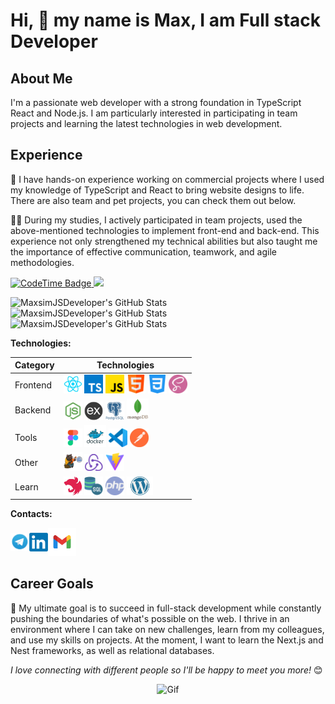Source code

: # Hi, 👋 my name is Max, I am Full stack Developer

## About Me

I'm a passionate web developer with a strong foundation in TypeScript React and Node.js. I am particularly interested in participating in team projects and learning the latest technologies in web development.

## Experience

🚀 I have hands-on experience working on commercial projects where I used my knowledge of TypeScript and React to bring website designs to life. There are also team and pet projects, you can check them out below.

👨‍💻 During my studies, I actively participated in team projects, used the above-mentioned technologies to implement front-end and back-end. This experience not only strengthened my technical abilities but also taught me the importance of effective communication, teamwork, and agile methodologies.

<p align="left">
<a href="https://codetime.dev/ua/dashboard" target="_blank">
<img href="https://codetime.dev" alt="CodeTime Badge" src="https://img.shields.io/endpoint?style=social&color=222&url=https%3A%2F%2Fapi.codetime.dev%2Fshield%3Fid%3D25783%26project%3D%26in=0" height="20">
</a>
<a href="https://visitcount.itsvg.in">
  <img src="https://visitcount.itsvg.in/api?id=MaxsimJSDeveloper&label=Profile%20Views&pretty=true" height="20"/>
</a>
</p>

<img src="https://github-readme-stats.vercel.app/api?username=MaxsimJSDeveloper&theme=tokyonight&show_icons=true&hide_border=true&count_private=true" alt="MaxsimJSDeveloper's GitHub Stats" />

<img src="https://github-readme-stats.vercel.app/api/top-langs/?username=MaxsimJSDeveloper&theme=tokyonight&show_icons=true&hide_border=true&layout=compact" alt="MaxsimJSDeveloper's GitHub Stats" />

<img src="https://github-readme-streak-stats.herokuapp.com/?user=MaxsimJSDeveloper&theme=tokyonight&hide_border=true" alt="MaxsimJSDeveloper's GitHub Stats" />

**Technologies:**

<table>
  <thead>
    <tr>
      <th>Category</th>
      <th>Technologies</th>
    </tr>
  </thead>
  <tbody>
    <tr>
      <td>Frontend</td>
      <td>
        <a href="https://reactjs.org/" title="React" target="_blank"><img src="icons/react.png" width="30" alt="React" /></a>
        <a href="https://www.typescriptlang.org/" title="TypeScript" target="_blank"><img src="icons/typescript.png" width="30" alt="TypeScript" /></a>
        <a href="https://www.javascript.com/" title="JavaScript" target="_blank"><img src="icons/js.png" width="30" alt="JavaScript" /></a>
        <a href="https://html.com/" title="HTML" target="_blank"><img src="icons/html.png" width="30" alt="HTML" /></a>
        <a href="https://css.in.ua/" title="CSS" target="_blank"><img src="icons/css.png" width="30" alt="CSS" /></a>
        <a href="https://sass-lang.com/" title="SASS" target="_blank"><img src="icons/sass.png" width="30" alt="SASS" /></a>
      </td>
    </tr>
    <tr>
      <td>Backend</td>
      <td>
        <a href="https://nodejs.org/en" title="Node.js" target="_blank"><img src="icons/node.png" width="30" alt="Node.js" /></a>
        <a href="https://expressjs.com/ru/" title="Express" target="_blank"><img src="icons/express.png" width="30" alt="Express" /></a>
        <a href="https://www.postgresql.org/" title="PostgreSQL" target="_blank"><img src="icons/postgresql.png" width="30" alt="PostgreSQL" /></a>
        <a href="https://code.visualstudio.com/" title="VSCode" target="_blank"><img src="icons/mongodb.png" height="35" width="35" alt="MongoDB" /></a>
      </td>
    </tr>
    <tr>
      <td>Tools</td>
      <td>
        <a href="https://www.figma.com/" title="Figma" target="_blank"><img src="icons/figma.png" width="30" alt="Figma" /></a>
        <a href="https://code.visualstudio.com/" title="VSCode" target="_blank"><img src="icons/docker.png" width="35" alt="Docker" /></a>
        <a href="https://code.visualstudio.com/" title="VSCode" target="_blank"><img src="icons/vsCode.png" width="30" alt="VSCode" /></a>
        <a href="https://www.postman.com/" title="Postman" target="_blank"><img src="icons/postman.png" width="30" alt="Postman" /></a>
      </td>
    </tr>
    <tr>
      <td>Other</td>
      <td>
        <a href="https://zustand-demo.pmnd.rs/" title="Zustand" target="_blank"><img src="icons/zustand.png" width="30" alt="Zustand" /></a>
        <a href="https://redux.js.org/" title="Redux" target="_blank"><img src="icons/redux.png" width="30" alt="Redux" /></a>
        <a href="https://vitejs.dev/" title="Vite" target="_blank"><img src="icons/vite.png" width="30" alt="Vite" /></a>
      </td>
    </tr>
    <tr>
      <td>Learn</td>
      <td>
        <a href="https://nestjs.com/" title="NestJS" target="_blank"><img src="icons/nestJS.png" width="30" alt="NestJS" /></a>
        <a href="https://www.mysql.com/" title="MySQL" target="_blank"><img src="icons/sql.png" width="30" alt="MySQL" /></a>
        <a href="https://www.php.net/" title="PHP" target="_blank"><img src="icons/php.png" width="30" alt="PHP" /></a>
        <a href="https://developer.wordpress.org/" title="WordPress" target="_blank"><img src="icons/wordpress.png" height="30" alt="WordPress" /></a>
      </td>
    </tr>
  </tbody>
</table>

**Contacts:**

<div style="display: flex; align-items: center;">
  <a href="https://t.me/JsWEB_Developer" title="Telegram" target="_blank"><img src="icons/tg.png" width="30" alt="Telegram" /></a>
  <a href="http://www.linkedin.com/in/maksymholovko/" title="LinkedIn" target="_blank"><img src="icons/linkedIn.webp" width="30" alt="LinkedIn" /></a>
  <a href="mailto:golovkomaksim852@gmail.com"><img src="icons/gmail.png" width="45" height="45" alt="Gmail" /></a>
</div>

## Career Goals

🎯 My ultimate goal is to succeed in full-stack development while constantly pushing the boundaries of what's possible on the web. I thrive in an environment where I can take on new challenges, learn from my colleagues, and use my skills on projects. At the moment, I want to learn the Next.js and Nest frameworks, as well as relational databases.

<em>I love connecting with different people so I'll be happy to meet you more!</em> 😊

<div align="center">
  <img src="https://media.giphy.com/media/LnQjpWaON8nhr21vNW/giphy.gif" width="60" alt="Gif"/>
</div>
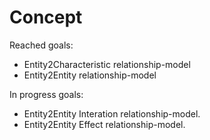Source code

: # Concept

Reached goals:
- Entity2Characteristic relationship-model
- Entity2Entity relationship-model

In progress goals:
- Entity2Entity Interation relationship-model.
- Entity2Entity Effect relationship-model.
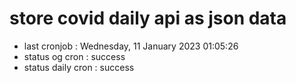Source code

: # store covid daily api as json data

- last cronjob : Wednesday, 11 January 2023 01:05:26
- status og cron : success
- status daily cron : success
      
      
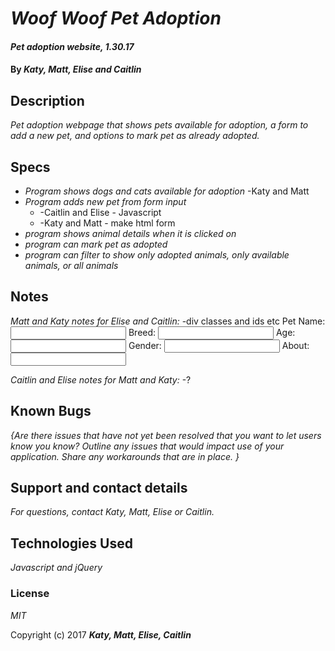 # _Woof Woof Pet Adoption_

#### _Pet adoption website, 1.30.17_

#### By _**Katy, Matt, Elise and Caitlin**_

## Description

_Pet adoption webpage that shows pets available for adoption, a form to add a new pet, and options to mark pet as already adopted._

## Specs

* _Program shows dogs and cats available for adoption_
  -Katy and Matt
* _Program adds new pet from form input_
  * -Caitlin and Elise - Javascript
  * -Katy and Matt - make html form
* _program shows animal details when it is clicked on_
* _program can mark pet as adopted_
* _program can filter to show only adopted animals, only available animals, or all animals_

## Notes

_Matt and Katy notes for Elise and Caitlin:_
  -div classes and ids etc
  <label for="pet-info">Pet Name:</label>
  <input id="name" type="text">
  <label for="pet-info">Breed:</label>
  <input id="breed" type="text">
  <label for="pet-info">Age:</label>
  <input id="age" type="text">
  <label for="pet-info">Gender:</label>
  <input id="gender" type="text">
  <label for="pet-info">About:</label>
  <input id="about" type="text">


_Caitlin and Elise notes for Matt and Katy:_
  -?


## Known Bugs

_{Are there issues that have not yet been resolved that you want to let users know you know?  Outline any issues that would impact use of your application.  Share any workarounds that are in place. }_

## Support and contact details

_For questions, contact Katy, Matt, Elise or Caitlin._

## Technologies Used

_Javascript and jQuery_

### License

*MIT*

Copyright (c) 2017 **_Katy, Matt, Elise, Caitlin_**
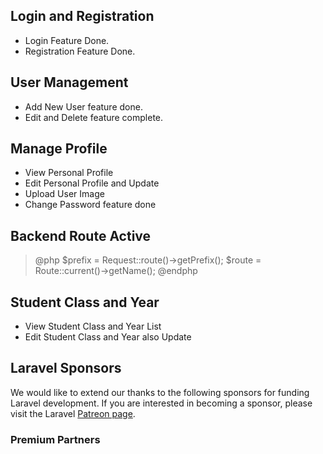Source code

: 
## Login and Registration
- Login Feature Done.
- Registration Feature Done.

## User Management
- Add New User feature done.
- Edit and Delete feature complete.

## Manage Profile 
- View Personal Profile 
- Edit Personal Profile and Update
- Upload User Image
- Change Password feature done

## Backend Route Active
> @php
   > $prefix = Request::route()->getPrefix();
   > $route = Route::current()->getName();
> @endphp


## Student Class and Year 
- View Student Class and Year List 
- Edit Student Class and Year also Update

## Laravel Sponsors

We would like to extend our thanks to the following sponsors for funding Laravel development. If you are interested in becoming a sponsor, please visit the Laravel [Patreon page](https://patreon.com/taylorotwell).

### Premium Partners


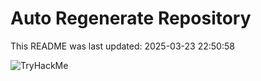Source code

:# Auto Regenerate Repository

This README was last updated: 2025-03-23 22:50:58

 ![TryHackMe](https://tryhackme.com/badge/533634)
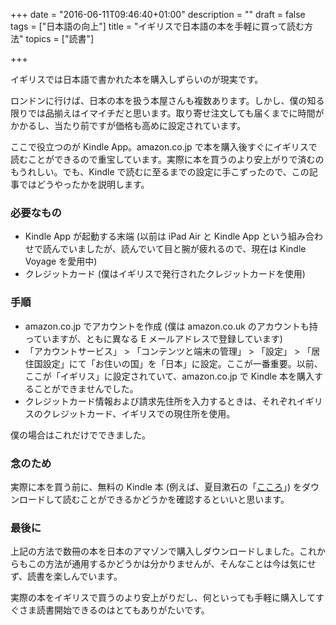 +++
date = "2016-06-11T09:46:40+01:00"
description = ""
draft = false
tags = ["日本語の向上"]
title = "イギリスで日本語の本を手軽に買って読む方法"
topics = ["読書"]

+++

イギリスでは日本語で書かれた本を購入しずらいのが現実です。

ロンドンに行けば、日本の本を扱う本屋さんも複数あります。しかし、僕の知る限りでは品揃えはイマイチだと思います。取り寄せ注文しても届くまでに時間がかかるし、当たり前ですが価格も高めに設定されています。

<!--more-->

ここで役立つのが Kindle App。amazon.co.jp で本を購入後すぐにイギリスで読むことができるので重宝しています。実際に本を買うのより安上がりで済むのもうれしい。でも、Kindle で読むに至るまでの設定に手こずったので、この記事ではどうやったかを説明します。

### 必要なもの

- Kindle App が起動する末端 (以前は iPad Air と Kindle App という組み合わせで読んでいましたが、読んでいて目と腕が疲れるので、現在は Kindle Voyage を愛用中)
- クレジットカード (僕はイギリスで発行されたクレジットカードを使用)

### 手順

- amazon.co.jp でアカウントを作成 (僕は amazon.co.uk のアカウントも持っていますが、ともに異なる E メールアドレスで登録しています)
- 「アカウントサービス」 > 「コンテンツと端末の管理」 > 「設定」 > 「居住国設定」にて「お住いの国」を「日本」に設定。ここが一番重要。以前、ここが「イギリス」に設定されていて、amazon.co.jp で Kindle 本を購入することができませんでした。
- クレジットカード情報および請求先住所を入力するときは、それぞれイギリスのクレジットカード、イギリスでの現住所を使用。

僕の場合はこれだけでできました。

### 念のため

実際に本を買う前に、無料の Kindle 本 (例えば、夏目漱石の「[こころ](https://www.amazon.co.jp/%E3%81%93%E3%81%93%E3%82%8D-%E5%A4%8F%E7%9B%AE-%E6%BC%B1%E7%9F%B3-ebook/dp/B009IXKPVY/ref=sr_1_1?ie=UTF8&qid=1465629787&sr=8-1&keywords=%E3%81%93%E3%81%93%E3%82%8D)」) をダウンロードして読むことができるかどうかを確認するといいと思います。

### 最後に

上記の方法で数冊の本を日本のアマゾンで購入しダウンロードしました。これからもこの方法が通用するかどうかは分かりませんが、そんなことは今は気にせず、読書を楽しんでいます。

実際の本をイギリスで買うのより安上がりだし、何といっても手軽に購入してすぐさま読書開始できるのはとてもありがたいです。
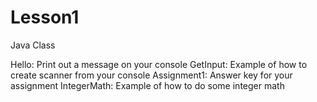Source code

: # Lesson1
Java Class

Hello: Print out a message on your console
GetInput: Example of how to create scanner from your console
Assignment1:  Answer key for your assignment
IntegerMath:  Example of how to do some integer math
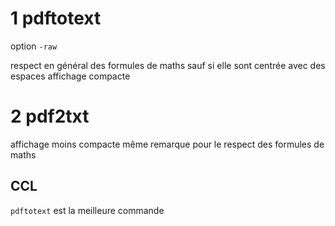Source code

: # 1 pdftotext

option `-raw`

respect en général des formules de maths sauf si elle sont centrée avec des espaces
affichage compacte

# 2 pdf2txt

affichage moins compacte
même remarque pour le respect des formules de maths

## CCL

`pdftotext` est la meilleure commande
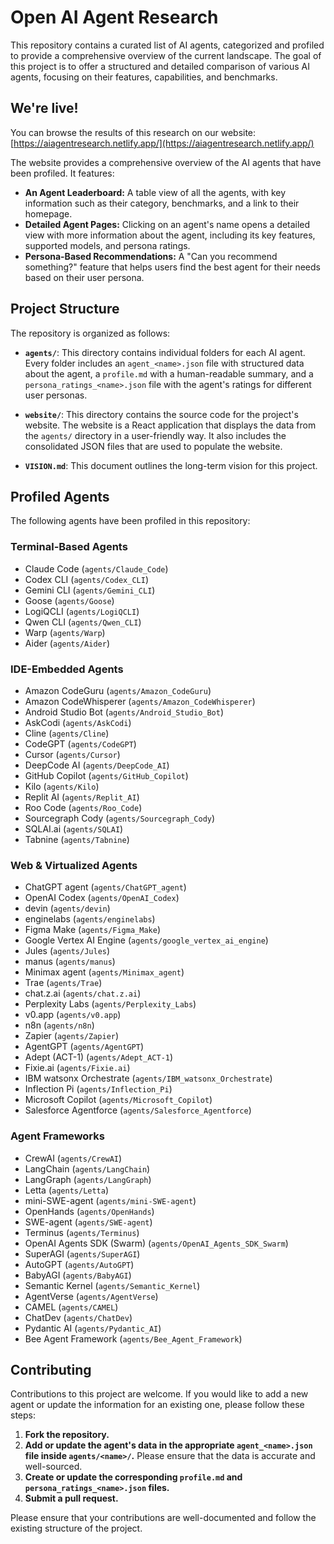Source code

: # Open AI Agent Research

This repository contains a curated list of AI agents, categorized and profiled to provide a comprehensive overview of the current landscape. The goal of this project is to offer a structured and detailed comparison of various AI agents, focusing on their features, capabilities, and benchmarks.

## We're live!

You can browse the results of this research on our website: [https://aiagentresearch.netlify.app/](https://aiagentresearch.netlify.app/)

The website provides a comprehensive overview of the AI agents that have been profiled. It features:

*   **An Agent Leaderboard:** A table view of all the agents, with key information such as their category, benchmarks, and a link to their homepage.
*   **Detailed Agent Pages:** Clicking on an agent's name opens a detailed view with more information about the agent, including its key features, supported models, and persona ratings.
*   **Persona-Based Recommendations:** A "Can you recommend something?" feature that helps users find the best agent for their needs based on their user persona.

## Project Structure

The repository is organized as follows:

- **`agents/`**: This directory contains individual folders for each AI agent. Every folder includes an `agent_<name>.json` file with structured data about the agent, a `profile.md` with a human-readable summary, and a `persona_ratings_<name>.json` file with the agent's ratings for different user personas.

- **`website/`**: This directory contains the source code for the project's website. The website is a React application that displays the data from the `agents/` directory in a user-friendly way. It also includes the consolidated JSON files that are used to populate the website.

- **`VISION.md`**: This document outlines the long-term vision for this project.

## Profiled Agents

The following agents have been profiled in this repository:

### Terminal-Based Agents
- Claude Code (`agents/Claude_Code`)
- Codex CLI (`agents/Codex_CLI`)
- Gemini CLI (`agents/Gemini_CLI`)
- Goose (`agents/Goose`)
- LogiQCLI (`agents/LogiQCLI`)
- Qwen CLI (`agents/Qwen_CLI`)
- Warp (`agents/Warp`)
- Aider (`agents/Aider`)

### IDE-Embedded Agents
- Amazon CodeGuru (`agents/Amazon_CodeGuru`)
- Amazon CodeWhisperer (`agents/Amazon_CodeWhisperer`)
- Android Studio Bot (`agents/Android_Studio_Bot`)
- AskCodi (`agents/AskCodi`)
- Cline (`agents/Cline`)
- CodeGPT (`agents/CodeGPT`)
- Cursor (`agents/Cursor`)
- DeepCode AI (`agents/DeepCode_AI`)
- GitHub Copilot (`agents/GitHub_Copilot`)
- Kilo (`agents/Kilo`)
- Replit AI (`agents/Replit_AI`)
- Roo Code (`agents/Roo_Code`)
- Sourcegraph Cody (`agents/Sourcegraph_Cody`)
- SQLAI.ai (`agents/SQLAI`)
- Tabnine (`agents/Tabnine`)

### Web & Virtualized Agents
- ChatGPT agent (`agents/ChatGPT_agent`)
- OpenAI Codex (`agents/OpenAI_Codex`)
- devin (`agents/devin`)
- enginelabs (`agents/enginelabs`)
- Figma Make (`agents/Figma_Make`)
- Google Vertex AI Engine (`agents/google_vertex_ai_engine`)
- Jules (`agents/Jules`)
- manus (`agents/manus`)
- Minimax agent (`agents/Minimax_agent`)
- Trae (`agents/Trae`)
- chat.z.ai (`agents/chat.z.ai`)
- Perplexity Labs (`agents/Perplexity_Labs`)
- v0.app (`agents/v0.app`)
- n8n (`agents/n8n`)
- Zapier (`agents/Zapier`)
- AgentGPT (`agents/AgentGPT`)
- Adept (ACT-1) (`agents/Adept_ACT-1`)
- Fixie.ai (`agents/Fixie.ai`)
- IBM watsonx Orchestrate (`agents/IBM_watsonx_Orchestrate`)
- Inflection Pi (`agents/Inflection_Pi`)
- Microsoft Copilot (`agents/Microsoft_Copilot`)
- Salesforce Agentforce (`agents/Salesforce_Agentforce`)

### Agent Frameworks
- CrewAI (`agents/CrewAI`)
- LangChain (`agents/LangChain`)
- LangGraph (`agents/LangGraph`)
- Letta (`agents/Letta`)
- mini-SWE-agent (`agents/mini-SWE-agent`)
- OpenHands (`agents/OpenHands`)
- SWE-agent (`agents/SWE-agent`)
- Terminus (`agents/Terminus`)
- OpenAI Agents SDK (Swarm) (`agents/OpenAI_Agents_SDK_Swarm`)
- SuperAGI (`agents/SuperAGI`)
- AutoGPT (`agents/AutoGPT`)
- BabyAGI (`agents/BabyAGI`)
- Semantic Kernel (`agents/Semantic_Kernel`)
- AgentVerse (`agents/AgentVerse`)
- CAMEL (`agents/CAMEL`)
- ChatDev (`agents/ChatDev`)
- Pydantic AI (`agents/Pydantic_AI`)
- Bee Agent Framework (`agents/Bee_Agent_Framework`)

## Contributing

Contributions to this project are welcome. If you would like to add a new agent or update the information for an existing one, please follow these steps:

1.  **Fork the repository.**
2.  **Add or update the agent's data in the appropriate `agent_<name>.json` file inside `agents/<name>/`.** Please ensure that the data is accurate and well-sourced.
3.  **Create or update the corresponding `profile.md` and `persona_ratings_<name>.json` files.**
4.  **Submit a pull request.**

Please ensure that your contributions are well-documented and follow the existing structure of the project.
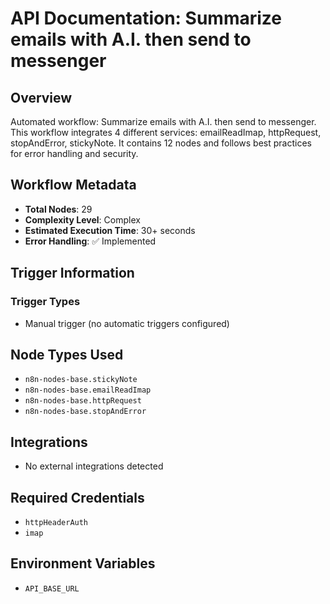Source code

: # API Documentation: Summarize emails with A.I. then send to messenger

## Overview
Automated workflow: Summarize emails with A.I. then send to messenger. This workflow integrates 4 different services: emailReadImap, httpRequest, stopAndError, stickyNote. It contains 12 nodes and follows best practices for error handling and security.

## Workflow Metadata
- **Total Nodes**: 29
- **Complexity Level**: Complex
- **Estimated Execution Time**: 30+ seconds
- **Error Handling**: ✅ Implemented

## Trigger Information
### Trigger Types
- Manual trigger (no automatic triggers configured)

## Node Types Used
- `n8n-nodes-base.stickyNote`
- `n8n-nodes-base.emailReadImap`
- `n8n-nodes-base.httpRequest`
- `n8n-nodes-base.stopAndError`

## Integrations
- No external integrations detected

## Required Credentials
- `httpHeaderAuth`
- `imap`

## Environment Variables
- `API_BASE_URL`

________________________________________

Where the string "ensure" occurs in a line of the material above, copy the whole line.

* **Exercise answer**
2.  **Add or update the agent's data in the appropriate `agent_<name>.json` file inside `agents/<name>/`.** Please ensure that the data is accurate and well-sourced.
Please ensure that your contributions are well-documented and follow the existing structure of the project.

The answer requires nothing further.